**MATERIAL FOR THIS EXERCISE:**
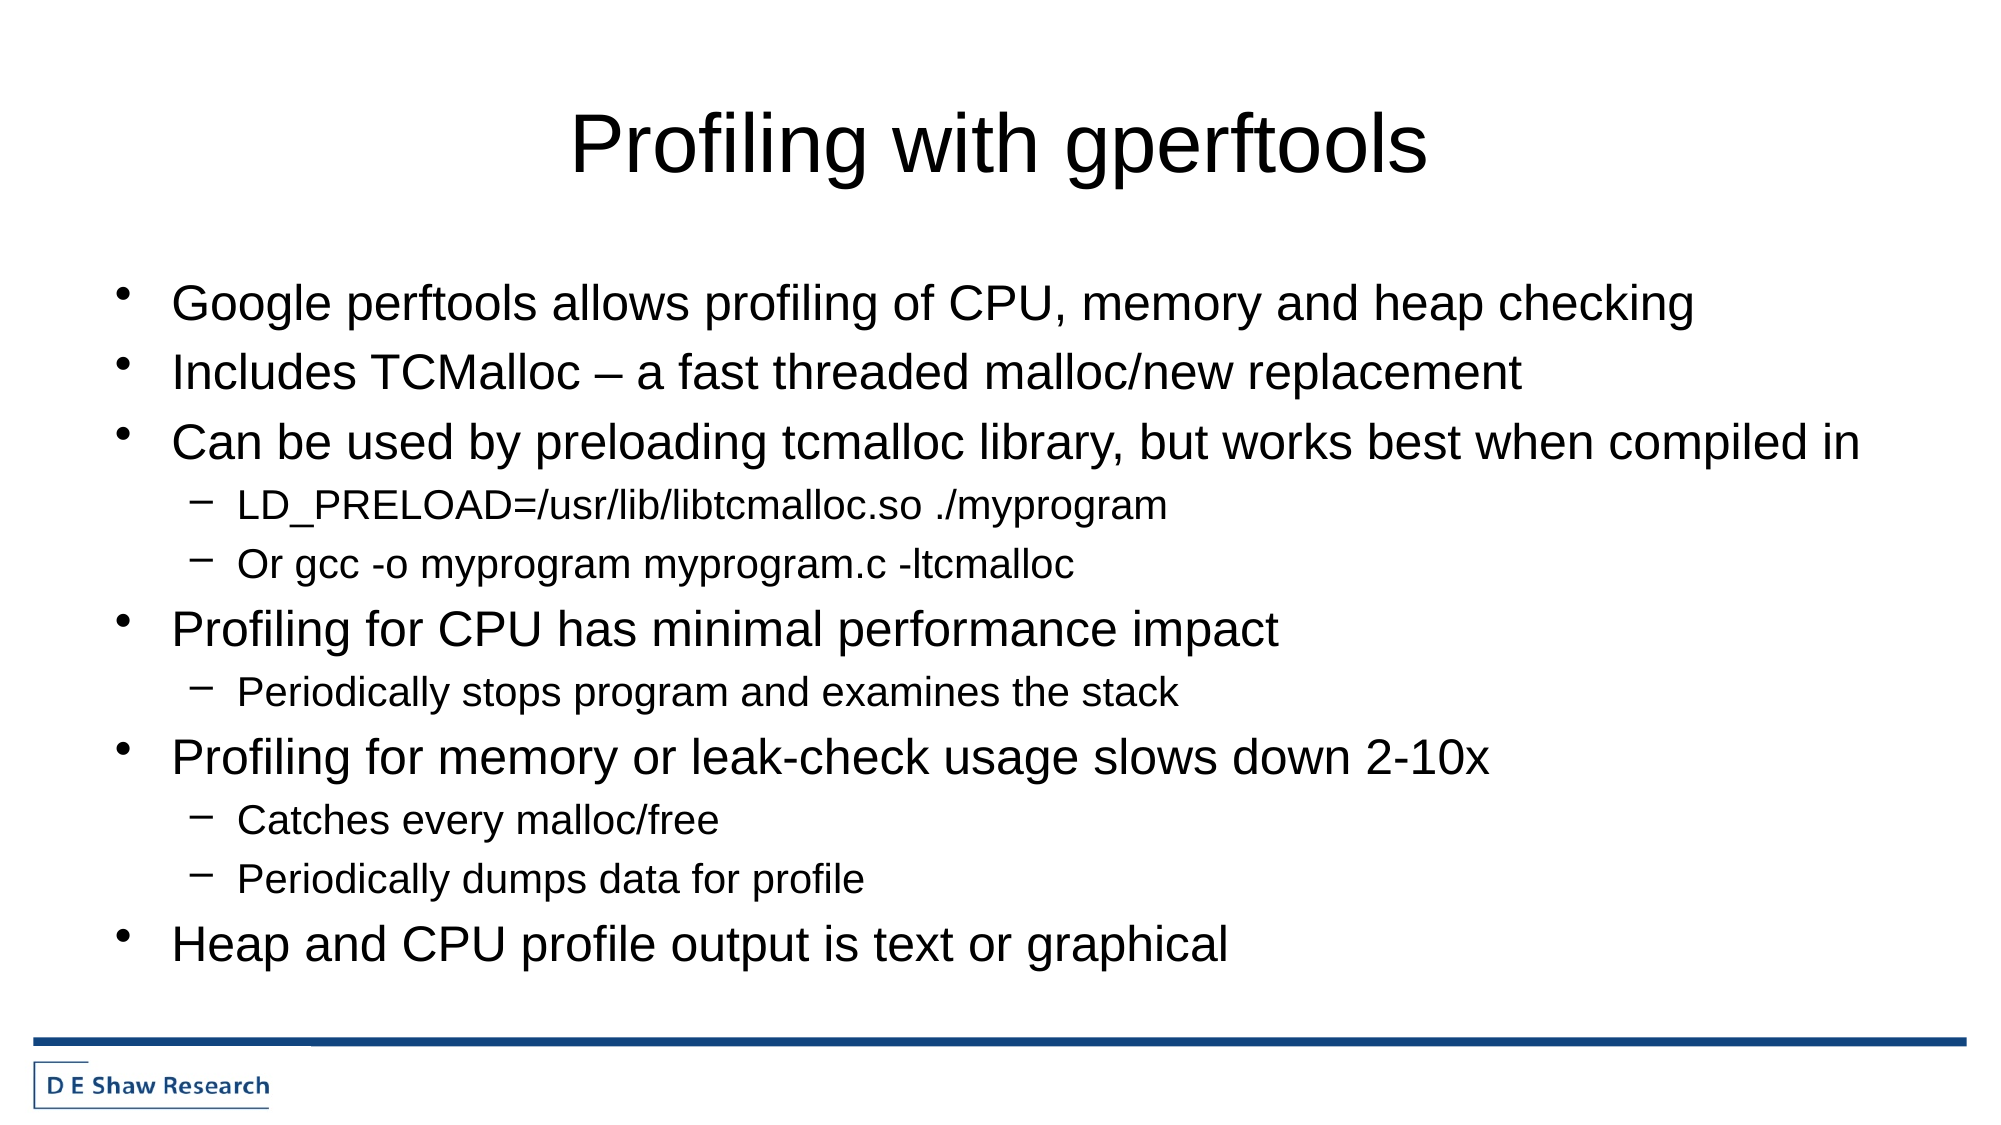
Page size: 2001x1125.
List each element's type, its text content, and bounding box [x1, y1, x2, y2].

list Google perftools allows profiling of CPU, memory and heap checking Includes TCMalloc – a fast threaded malloc/new replacement Can be used by preloading tcmalloc library, but works best when compiled in LD_PRELOAD=/usr/lib/libtcmalloc.so ./myprogram Or gcc -o myprogram myprogram.c -ltcmalloc Profiling for CPU has minimal performance impact Periodically stops program and examines the stack Profiling for memory or leak-check usage slows down 2-10x Catches every malloc/free Periodically dumps data for profile Heap and CPU profile output is text or graphical [99, 262, 1900, 1005]
title Profiling with gperftools [99, 45, 1900, 233]
picture [10, 1046, 311, 1123]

**PROBLEM DESCRIPTION:**
Find the line with "List each element's" in the listing. Reproduce it and all the lines after it, exactly, through the last line.

**EXPECTED ANSWER:**
List each element's type, its text content, and bounding box [x1, y1, x2, y2].

list Google perftools allows profiling of CPU, memory and heap checking Includes TCMalloc – a fast threaded malloc/new replacement Can be used by preloading tcmalloc library, but works best when compiled in LD_PRELOAD=/usr/lib/libtcmalloc.so ./myprogram Or gcc -o myprogram myprogram.c -ltcmalloc Profiling for CPU has minimal performance impact Periodically stops program and examines the stack Profiling for memory or leak-check usage slows down 2-10x Catches every malloc/free Periodically dumps data for profile Heap and CPU profile output is text or graphical [99, 262, 1900, 1005]
title Profiling with gperftools [99, 45, 1900, 233]
picture [10, 1046, 311, 1123]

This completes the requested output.